According to a further exemplary embodiment of the present invention, one of the algorithms of the plurality of predetermined memory planning algorithms comprises at least the steps listed below. In a first step, the intermediate results which are expected to require the most memory space are ascertained. Additionally or alternatively, the layers of the neural network whose computation is expected to require the most memory space for intermediate results can be ascertained. In a subsequent step, an initial memory plan is first created for the aforementioned intermediate results, without taking into account the other intermediate results. This means that the aforementioned intermediate results and/or layers of the neural network ascertained in the first step, the computation of which is expected to require the most memory space for intermediate results, are placed in the global memory before memory space is assigned for the other intermediate results. This means that the “most voluminous” intermediate results or the intermediate results required in the layer having the greatest memory requirements are placed in the memory first or a memory area is assigned thereto first. Only thereafter, in a further step, are the remaining intermediate results placed using another memory planning algorithm.
This allows typical memory structures of existing NN architectures to be taken into account in a way which is particularly favorable for solving the memory planning problem.

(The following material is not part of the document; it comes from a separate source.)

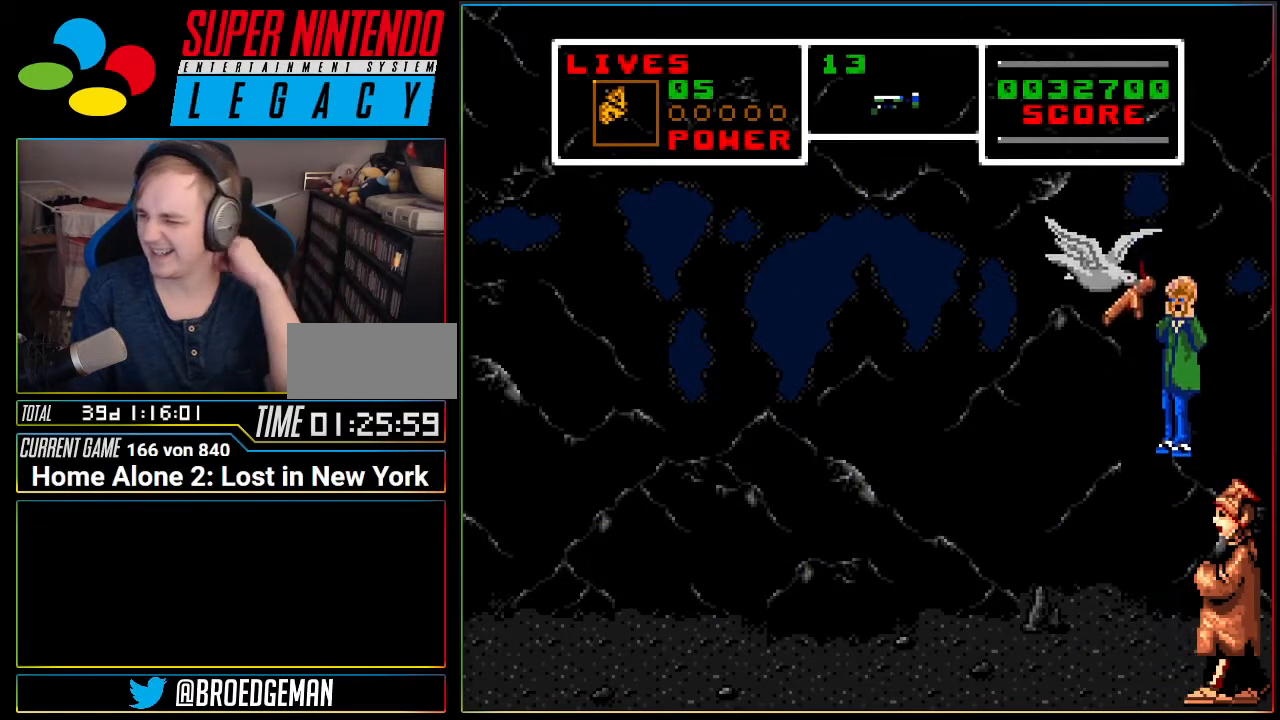
{"buttons": ["DPAD_UP"], "events": [[33, "DPAD_LEFT", "down"], [83, "DPAD_LEFT", "up"], [484, "DPAD_UP", "down"]]}
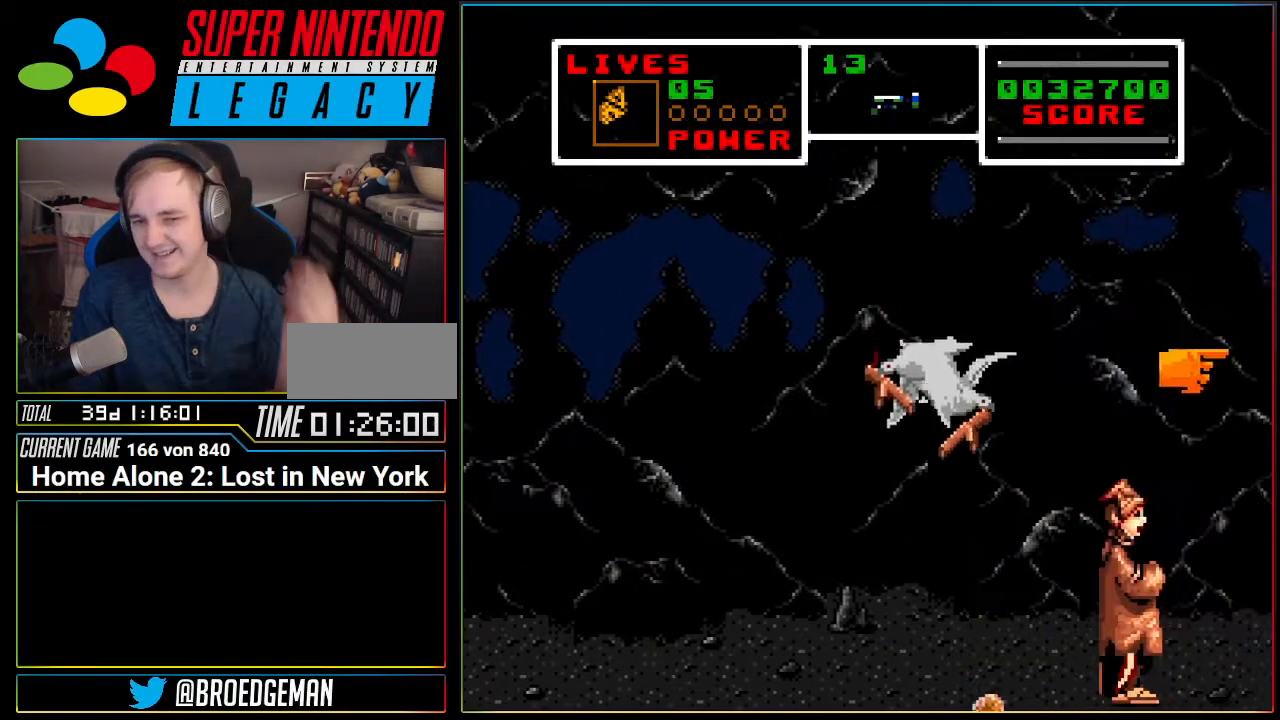
{"buttons": [], "events": [[117, "DPAD_UP", "up"]]}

For example, for creating the aforementioned initial memory plan and/or for placing the remaining intermediate results, the algorithm described above which carries out the steps for a “trivial memory planning” can be chosen.
According to a further exemplary embodiment of the present invention, the method proposed here furthermore comprises the following steps. In one method step, intermediate results which are not to be included in the memory planning but are to be dynamically stored on the stack are selected. In the following method steps, the plurality of memory planning algorithms is then executed only taking into account the intermediate results which are not to be stored on the stack.
This allows the problem of memory planning to be configured flexibly. Intermediate results can thus optionally be included in the memory planning or alternatively be allocated on the stack. This may increase the memory requirement but may improve the computation time since the CPU can hold arrays locally in the register.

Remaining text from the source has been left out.